Scott Hodge of the Tax Foundation highlights the outsized role businesses play as tax collectors.

… American businesses are critical to the tax collection system at every level of government—federal, state, and local. Businesses either pay or remit more than 93 percent of all the taxes collected by governments in the U.S. Without businesses as their taxpayers and tax collectors, American governments would not have the resources to provide even the most basic services.

In 2017, Organisation for Economic Co-operation and Development (OECD) economist Anna Milanez measured the amount of taxes that businesses in 24 countries contributed to the overall tax collection system. The U.S. was found to be one of the most “business dependent” tax systems in the industrialized world.

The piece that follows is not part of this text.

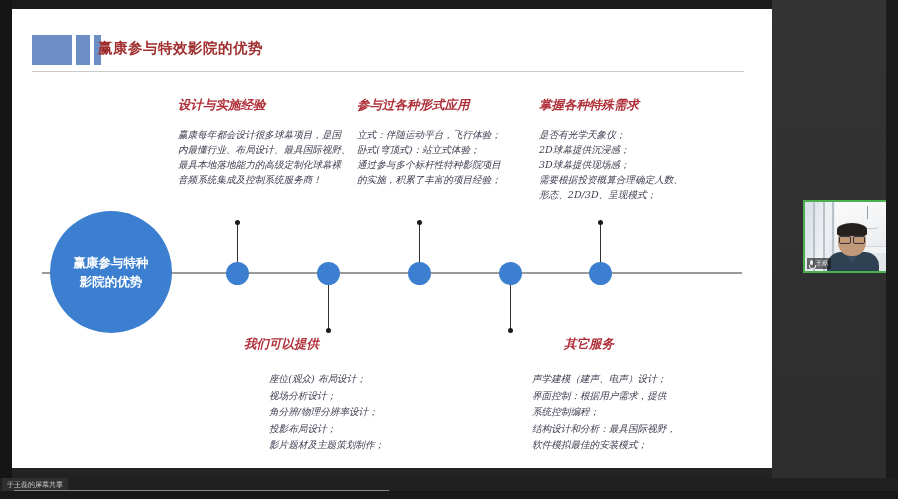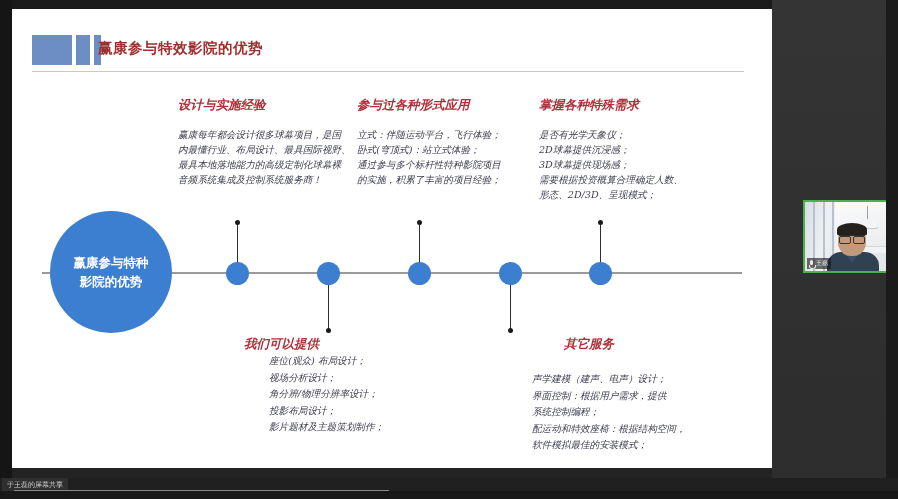"座位(观众) 布局设计；" #low-a .low-body { margin-top: none -> 18px }
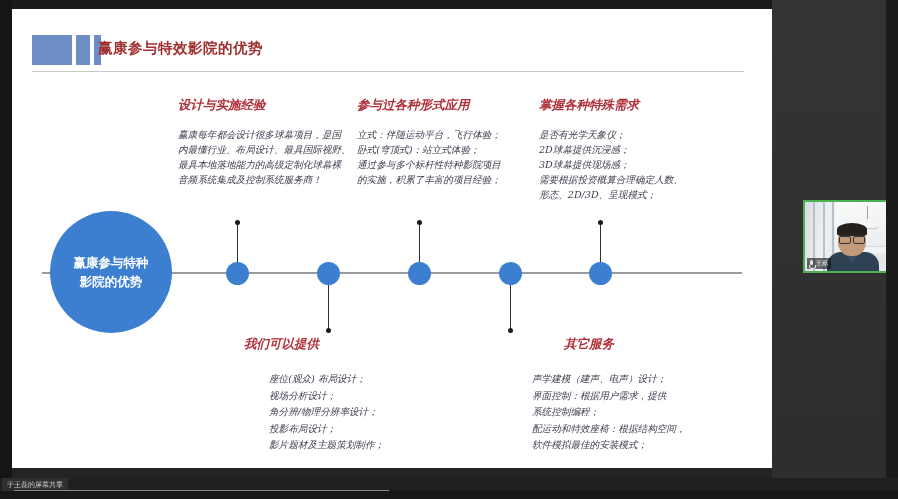"配运动和特效座椅：根据结构空间，" div { text: 配运动和特效座椅：根据结构空间 -> 结构设计和分析：最具国际视野 }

There are two ways that businesses contribute to government coffers: taxes they pay directly (their legal tax liability) and taxes they collect and pay on behalf of others (their legal tax remittance liability). …

… As significant as is the direct fiscal contribution of American businesses, they play an even larger role for governments by collecting taxes and remitting them on behalf of others. The OECD study identified three main categories of remitted taxes: withholding taxes on labor and capital income; the employee-share of Social Security taxes; and, sales or value-added taxes (VATs).

By far, the largest of these responsibilities is withholding and remitting the income taxes that wage earners owe on their paychecks. Few, if any, salaried or hourly workers withhold money from their own paycheck and send it to the Internal Revenue Service (IRS) every two weeks. The government has placed this routine task on employers to ensure that there is a steady stream of tax payments in the government’s coffers to pay its bills.